The EMM Labs MTRX amplifiers are like the Superman to the Edge NL Reference Clark Kent – it does everything one would want from a big amp, but it does it spectacularly.
It is kind of embarrassing. Who is going to believe it? Absolutely spectacular Dynamics.Absolutely spectacular Resolution, The famous Emm Labs purity to the Harmonics. And it makes it seem so blasted Easy. The 4 basic food groups for amplification, right?
*I* think this is bigger than the EMM Labs CDSA [Remember? Their $10K player that easily beat all other solid-state players at the time, up to and including the big Burmester/Esoteric/dCS $60K players?].
Like the XDS1, the MTRX background is startlingly quiet. The music is very, very clear sounding. You can hear way, way, WAY into the music [I find myself thinking ‘you jokers!’ to Radiohead because of all the shenanigans they play with weird noises in the very deep subtle backgrounds of the main melodies].
The primary change I hear after 10 days of warm up is that the characteristic Emm Labs ‘tonal purity’ has been enhanced. You could definitely hear it 10 days ago – but now it calls attention to itself. Just like when you hear an instrument in real life. The tone man. The Tone!
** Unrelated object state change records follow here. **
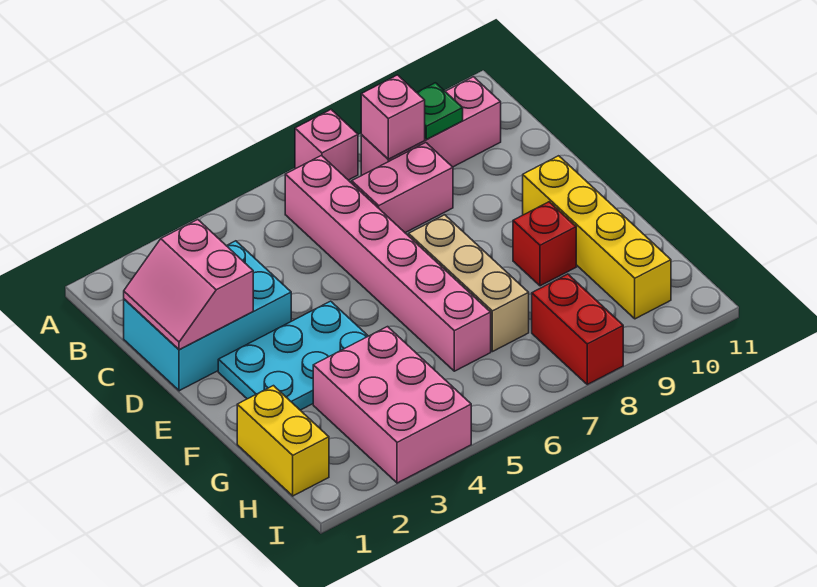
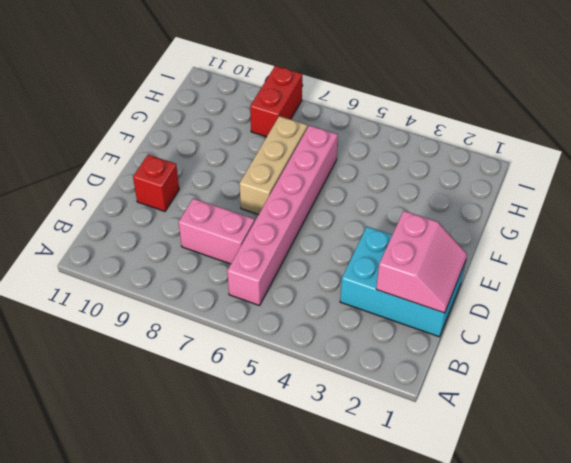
red brick D10 level 1 -> red brick F9 level 1
none -> pink brick A7 level 1
none -> pink brick B8:B10 level 1
none -> cyan plate E2:F4 level 1

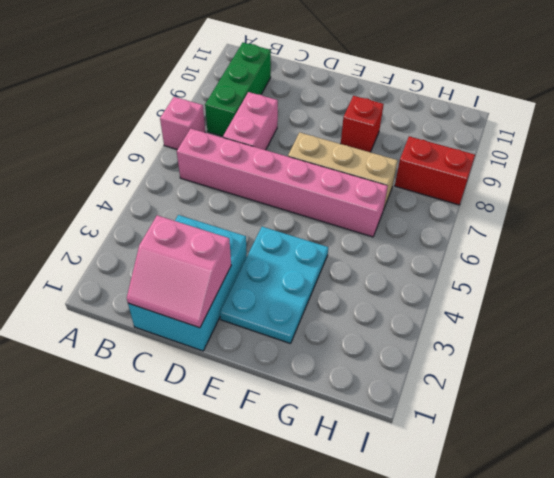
green brick B8:B10 level 1 -> pink brick B8:B10 level 1
none -> yellow brick E10:H10 level 1
none -> yellow brick G1:H1 level 1
none -> pink brick G3:I4 level 1

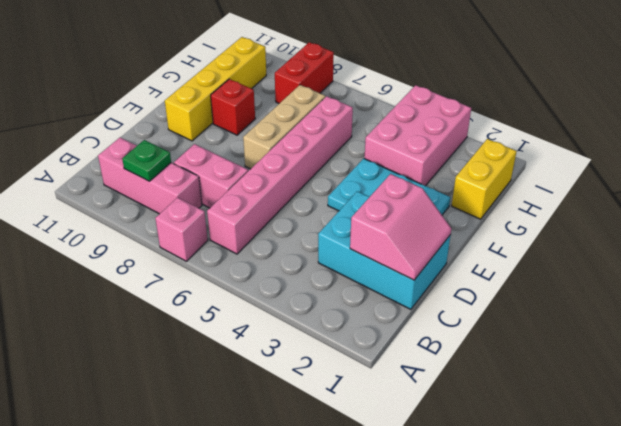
none -> pink brick B8 level 2

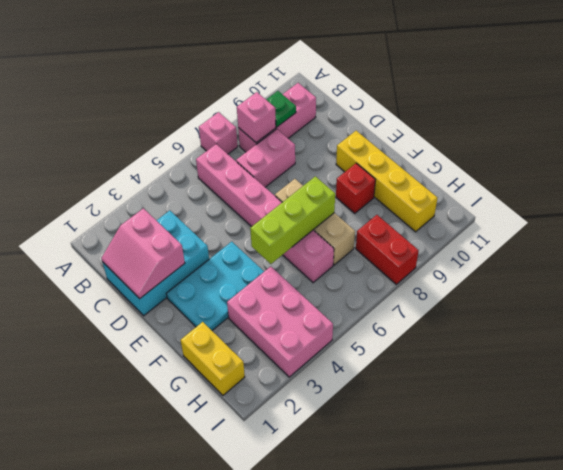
lime brick F5:F7 level 2 -> none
Moving forward, I am going to have to start listening to a different CD. I keep getting distracted by my enjoyment of the music and forgetting I am supposed to be figuring out how these amps sound different than other amps. Maybe we’ll put on one of Neli’s CDs that are really, really, really.. you know… boring(?) next [No, of course I won’t say which ones. What? Do you think I’m nuts??? ;-)]
The Emm Labs MTRX amplifiers are $130K. The two-box Audio Note M9 Phono full function preamplifier is $145K or thereabouts [our several year-old demo model is available at a very nice price. North America only. Sorry.] And … our demo Acapella Atlas speakers are also available. We would love to move the Atlas to a new home before CES. Email us or call Neli for details 303-546-6503].
Oh, and the Edge M12 monoblock amplifiers; a wonderful amp that performs way above its price class, on consignment also at a very reasonable price].
Sunshine! Yay! [about 69% of our days are sunny here. Pretty near the top of the sunniest cities in the U.S (Wow, Yuma!). We get glum and gloomy when there isn’t any sun out ].